Reconciliation and forgiveness are often difficult to achieve.
Serbia’s Prime Minister Aleksandar Vucic had a brutal reminder of that Saturday. As he walked into a ceremony, a memorial honoring 8,000 Bosnian Muslims killed by Christian Serbs in Srebrenica, he was met by a crowd seething with anger and leading boisterous chants.
Tens of thousands came to mark the 20th anniversary of what’s been described as Europe’s worst massacre since the Holocaust.
As the premier prepared to lay down flowers, some in the crowd pelted him with stones and loudly whistled and booed. A scuffle broke out, and Prime Minister Vucic fled what the foreign ministry called an assassination attempt, reported The Associated Press.
But Vucic sought to downplay the attack. "Today we are talking more about a bunch of fools rather than about the innocent victims of Srebrenica," he said.
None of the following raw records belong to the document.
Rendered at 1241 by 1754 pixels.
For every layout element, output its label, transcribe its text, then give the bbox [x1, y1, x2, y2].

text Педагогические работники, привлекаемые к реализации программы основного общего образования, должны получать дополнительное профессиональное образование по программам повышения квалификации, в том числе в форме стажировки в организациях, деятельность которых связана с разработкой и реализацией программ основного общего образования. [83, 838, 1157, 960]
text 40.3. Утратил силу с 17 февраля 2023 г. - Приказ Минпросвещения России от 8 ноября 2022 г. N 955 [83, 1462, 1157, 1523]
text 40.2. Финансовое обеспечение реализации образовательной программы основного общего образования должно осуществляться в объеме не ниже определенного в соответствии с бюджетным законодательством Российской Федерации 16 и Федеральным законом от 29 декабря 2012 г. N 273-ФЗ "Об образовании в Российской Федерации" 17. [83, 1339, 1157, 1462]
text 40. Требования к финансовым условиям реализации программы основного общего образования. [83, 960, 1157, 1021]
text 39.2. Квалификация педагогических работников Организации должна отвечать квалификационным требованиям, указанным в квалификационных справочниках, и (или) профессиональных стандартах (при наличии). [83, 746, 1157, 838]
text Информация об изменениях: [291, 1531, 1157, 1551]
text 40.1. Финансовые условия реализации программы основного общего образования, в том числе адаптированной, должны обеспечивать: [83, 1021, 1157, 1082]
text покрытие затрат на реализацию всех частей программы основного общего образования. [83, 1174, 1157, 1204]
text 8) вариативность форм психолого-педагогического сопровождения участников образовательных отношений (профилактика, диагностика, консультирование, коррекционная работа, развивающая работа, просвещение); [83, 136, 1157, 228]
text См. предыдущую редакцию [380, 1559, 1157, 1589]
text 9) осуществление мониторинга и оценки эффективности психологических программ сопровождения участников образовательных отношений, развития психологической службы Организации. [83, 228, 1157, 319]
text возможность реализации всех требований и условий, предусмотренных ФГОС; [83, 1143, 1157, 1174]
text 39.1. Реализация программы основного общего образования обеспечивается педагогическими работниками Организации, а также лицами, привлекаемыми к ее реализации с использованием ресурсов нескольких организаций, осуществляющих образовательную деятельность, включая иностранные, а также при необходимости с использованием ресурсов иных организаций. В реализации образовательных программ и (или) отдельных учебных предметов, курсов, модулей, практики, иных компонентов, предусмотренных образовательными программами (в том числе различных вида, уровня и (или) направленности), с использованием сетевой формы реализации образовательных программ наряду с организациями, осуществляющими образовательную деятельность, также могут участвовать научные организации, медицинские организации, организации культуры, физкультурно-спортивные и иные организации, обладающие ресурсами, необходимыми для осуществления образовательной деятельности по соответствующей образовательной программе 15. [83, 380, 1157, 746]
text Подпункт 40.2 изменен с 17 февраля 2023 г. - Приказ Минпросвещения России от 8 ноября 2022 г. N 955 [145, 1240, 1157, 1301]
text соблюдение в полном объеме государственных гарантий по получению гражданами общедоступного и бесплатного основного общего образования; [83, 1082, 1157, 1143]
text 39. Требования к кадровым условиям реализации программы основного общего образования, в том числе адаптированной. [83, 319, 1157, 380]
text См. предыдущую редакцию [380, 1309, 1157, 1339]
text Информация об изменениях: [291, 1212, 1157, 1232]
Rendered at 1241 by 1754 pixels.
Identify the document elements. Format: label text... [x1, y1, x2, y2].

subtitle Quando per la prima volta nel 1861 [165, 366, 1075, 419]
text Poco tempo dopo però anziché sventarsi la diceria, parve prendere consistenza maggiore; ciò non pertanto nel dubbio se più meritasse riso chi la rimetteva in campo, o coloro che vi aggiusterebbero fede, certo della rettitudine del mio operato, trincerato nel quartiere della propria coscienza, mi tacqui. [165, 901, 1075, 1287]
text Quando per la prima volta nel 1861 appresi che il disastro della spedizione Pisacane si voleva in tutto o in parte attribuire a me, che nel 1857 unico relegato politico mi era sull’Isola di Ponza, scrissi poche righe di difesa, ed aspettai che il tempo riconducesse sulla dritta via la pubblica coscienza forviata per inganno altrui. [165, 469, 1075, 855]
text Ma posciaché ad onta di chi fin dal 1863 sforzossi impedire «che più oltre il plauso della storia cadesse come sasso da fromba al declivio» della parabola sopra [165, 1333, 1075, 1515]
He added that his "arms of reconciliation remain stretched toward the Bosniaks."
War crime survivors often approach reconciliation in dramatically different ways, but this plurality shares a determination that the sacrifices of their loved ones are not forgotten, even if those who committed the crimes are forgiven.
Some survivors, like those among the millions victimized by the Japanese military during World War II, seek for decades an official apology from national leaders. Others, like Holocaust survivor Eva Kor, make waves in their communities for deciding to forgive their perpetrators. And those remaining, like the generations of modern Armenians who continue to demand recognition for the 1.5 million massacred 100 years ago, say they just want acknowledgment.
So how do leaders from the perpetrating countries – if ever – move forward?
Prime Minister Vucic was one of several foreign dignitaries who attended Saturday's event, including former President Bill Clinton, Turkish Prime Minister Ahmet Davutoglu, Britain’s Princess Anne, and Jordan’s Queen Noor, according to the AP.
Mr. Clinton said before the attack on Vucic: "I want to thank the prime minister of Serbia for having the courage to come here today and I think it is important that we acknowledge that."
Some in the crowd Saturday may have been incensed by the fact that Vucic's government got support from its ally Russia on Wednesday to veto a UN resolution calling the events in Srebrenica a genocide.
Upon arriving in Srebrenica, the BBC reports, Vucic published an open letter which did not use the word genocide, but said: "Serbia clearly and unambiguously condemns this horrible crime and is disgusted with all those who took part in it and will continue to bring them to justice."
The violent response to his presence at the memorial suggests that when people look at Vucic, they see him only in the past – and not the man who in recent years has repainted his image from a nationalist hardliner to a moderate, pro-Europe “right-of-center leader,” reports The Economist.
Vucic – who himself was not reported to have any injuries, but whose aide took a rock to the face – was instead reproached by the public for his role in the Bosnian War 20 years ago. People waved banners citing an inflammatory quote Vucic had blared as secretary-general of the extreme nationalist Serbian Radical Party known as SRS: “For every killed Serb, we will kill 100 Bosniaks.”
Since becoming prime minister, Vucic has made several attempts at reconciliation, including addressing a Jasenovac genocide memorial ceremony onsite of the former execution camp.
“The Serb people wish to make it clear at this place that they will not agree to death, that they will protect their homeland and kin and fight for life without the wish to take revenge, but they will never forget the past either,” he said, reported local news outlet B92.
He may have to keep trying.
“Look at him and look at those thousands of tombstones,” Hamida Dzanovic, who had come to Saturday’s Srebrenica memorial to bury bones identified as those of her missing husband, said to the AP. “Is he not ashamed to say that this was not genocide? Is he not ashamed to come here?”
But in these situations, remembrance can often serve as a powerful tool, Michael Blumenthal, a German-Jewish Holocaust refugee and former U.S. Treasury Secretary, told the AP in 2001. One of the reasons that the Jewish sentiment of shunning Germany has diminished, he said, is that they recognize commemoration as an effective form of atonement.
“The German generation in power today is trying very hard to make amends,” said Mr. Blumenthal, founding director of the national Jewish Museum in Berlin. “They recognize that the worst thing that could happen is to forget.”